■ **Pictures paired with source code**:

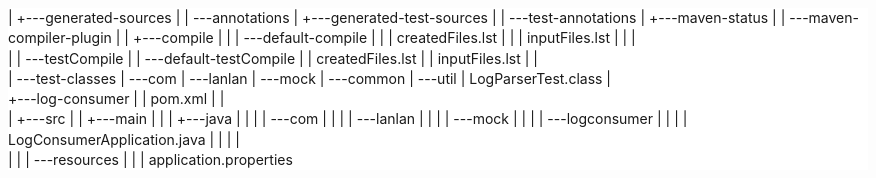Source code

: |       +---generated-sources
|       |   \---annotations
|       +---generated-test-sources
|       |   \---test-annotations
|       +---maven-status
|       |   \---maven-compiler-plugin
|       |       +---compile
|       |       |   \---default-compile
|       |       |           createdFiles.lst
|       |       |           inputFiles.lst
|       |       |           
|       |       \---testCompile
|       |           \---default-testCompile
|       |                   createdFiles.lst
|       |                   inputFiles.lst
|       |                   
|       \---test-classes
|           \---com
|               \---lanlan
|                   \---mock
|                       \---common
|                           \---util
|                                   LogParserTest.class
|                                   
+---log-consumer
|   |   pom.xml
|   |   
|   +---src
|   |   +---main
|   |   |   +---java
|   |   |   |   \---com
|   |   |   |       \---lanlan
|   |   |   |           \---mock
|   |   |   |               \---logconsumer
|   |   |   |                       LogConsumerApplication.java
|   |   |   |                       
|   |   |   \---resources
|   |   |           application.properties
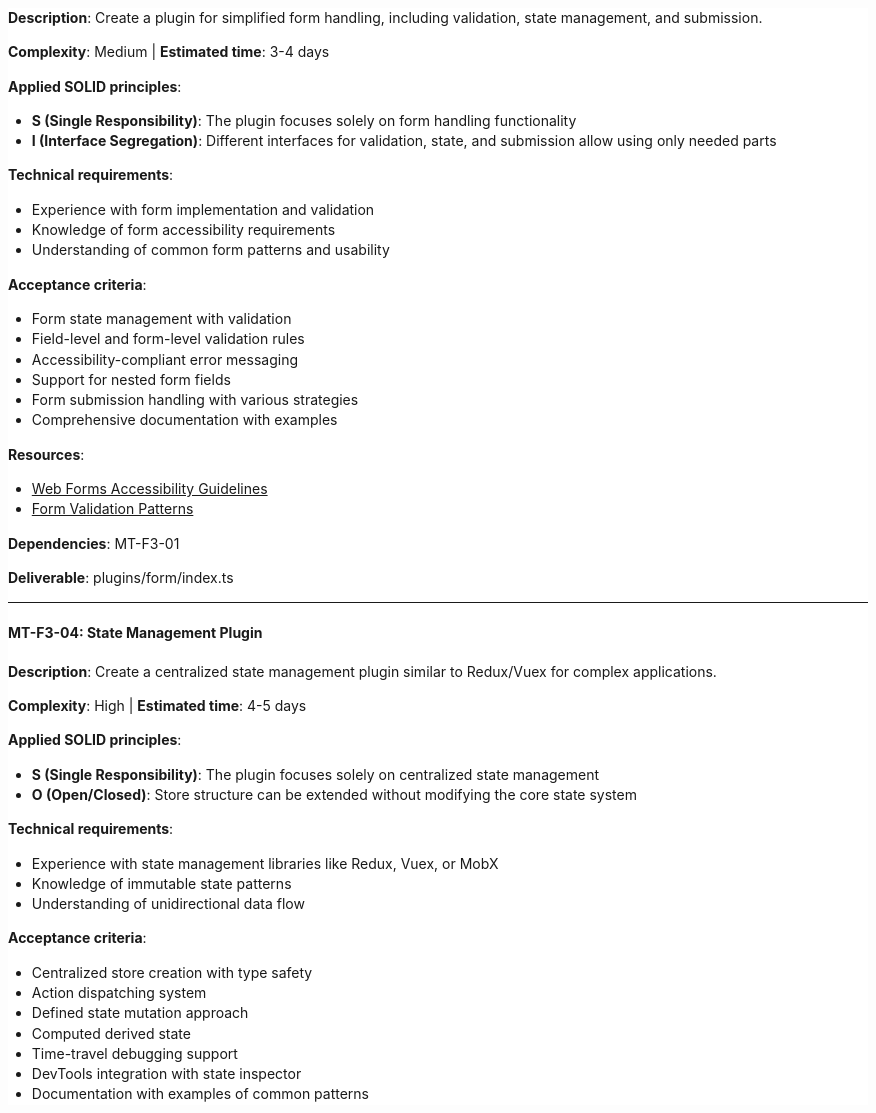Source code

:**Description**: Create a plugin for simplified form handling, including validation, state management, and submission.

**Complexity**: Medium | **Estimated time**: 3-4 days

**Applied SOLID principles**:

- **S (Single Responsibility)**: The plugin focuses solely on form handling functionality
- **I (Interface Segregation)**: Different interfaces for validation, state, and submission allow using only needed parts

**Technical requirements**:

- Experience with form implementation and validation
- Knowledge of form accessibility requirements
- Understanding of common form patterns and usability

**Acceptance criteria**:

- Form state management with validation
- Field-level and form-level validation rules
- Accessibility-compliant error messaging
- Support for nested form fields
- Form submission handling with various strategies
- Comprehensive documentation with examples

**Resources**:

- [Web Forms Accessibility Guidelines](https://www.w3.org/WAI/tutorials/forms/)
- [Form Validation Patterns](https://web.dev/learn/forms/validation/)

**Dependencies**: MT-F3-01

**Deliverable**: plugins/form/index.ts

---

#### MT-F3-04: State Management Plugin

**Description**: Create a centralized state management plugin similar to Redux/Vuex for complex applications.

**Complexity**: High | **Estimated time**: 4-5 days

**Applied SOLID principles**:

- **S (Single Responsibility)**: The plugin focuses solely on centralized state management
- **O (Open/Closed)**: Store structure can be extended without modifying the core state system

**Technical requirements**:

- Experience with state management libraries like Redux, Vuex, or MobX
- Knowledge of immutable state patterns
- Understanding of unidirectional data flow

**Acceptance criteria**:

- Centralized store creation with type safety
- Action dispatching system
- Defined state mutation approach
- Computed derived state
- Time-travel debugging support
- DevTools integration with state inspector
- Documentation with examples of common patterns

■ **What you have to do**: Every line of the records must come back unchanged, except that pictures are dropped.

■ **Completed exercise**:
Source code

: |       +---generated-sources
|       |   \---annotations
|       +---generated-test-sources
|       |   \---test-annotations
|       +---maven-status
|       |   \---maven-compiler-plugin
|       |       +---compile
|       |       |   \---default-compile
|       |       |           createdFiles.lst
|       |       |           inputFiles.lst
|       |       |           
|       |       \---testCompile
|       |           \---default-testCompile
|       |                   createdFiles.lst
|       |                   inputFiles.lst
|       |                   
|       \---test-classes
|           \---com
|               \---lanlan
|                   \---mock
|                       \---common
|                           \---util
|                                   LogParserTest.class
|                                   
+---log-consumer
|   |   pom.xml
|   |   
|   +---src
|   |   +---main
|   |   |   +---java
|   |   |   |   \---com
|   |   |   |       \---lanlan
|   |   |   |           \---mock
|   |   |   |               \---logconsumer
|   |   |   |                       LogConsumerApplication.java
|   |   |   |                       
|   |   |   \---resources
|   |   |           application.properties
Source code

:**Description**: Create a plugin for simplified form handling, including validation, state management, and submission.

**Complexity**: Medium | **Estimated time**: 3-4 days

**Applied SOLID principles**:

- **S (Single Responsibility)**: The plugin focuses solely on form handling functionality
- **I (Interface Segregation)**: Different interfaces for validation, state, and submission allow using only needed parts

**Technical requirements**:

- Experience with form implementation and validation
- Knowledge of form accessibility requirements
- Understanding of common form patterns and usability

**Acceptance criteria**:

- Form state management with validation
- Field-level and form-level validation rules
- Accessibility-compliant error messaging
- Support for nested form fields
- Form submission handling with various strategies
- Comprehensive documentation with examples

**Resources**:

- [Web Forms Accessibility Guidelines](https://www.w3.org/WAI/tutorials/forms/)
- [Form Validation Patterns](https://web.dev/learn/forms/validation/)

**Dependencies**: MT-F3-01

**Deliverable**: plugins/form/index.ts

---

#### MT-F3-04: State Management Plugin

**Description**: Create a centralized state management plugin similar to Redux/Vuex for complex applications.

**Complexity**: High | **Estimated time**: 4-5 days

**Applied SOLID principles**:

- **S (Single Responsibility)**: The plugin focuses solely on centralized state management
- **O (Open/Closed)**: Store structure can be extended without modifying the core state system

**Technical requirements**:

- Experience with state management libraries like Redux, Vuex, or MobX
- Knowledge of immutable state patterns
- Understanding of unidirectional data flow

**Acceptance criteria**:

- Centralized store creation with type safety
- Action dispatching system
- Defined state mutation approach
- Computed derived state
- Time-travel debugging support
- DevTools integration with state inspector
- Documentation with examples of common patterns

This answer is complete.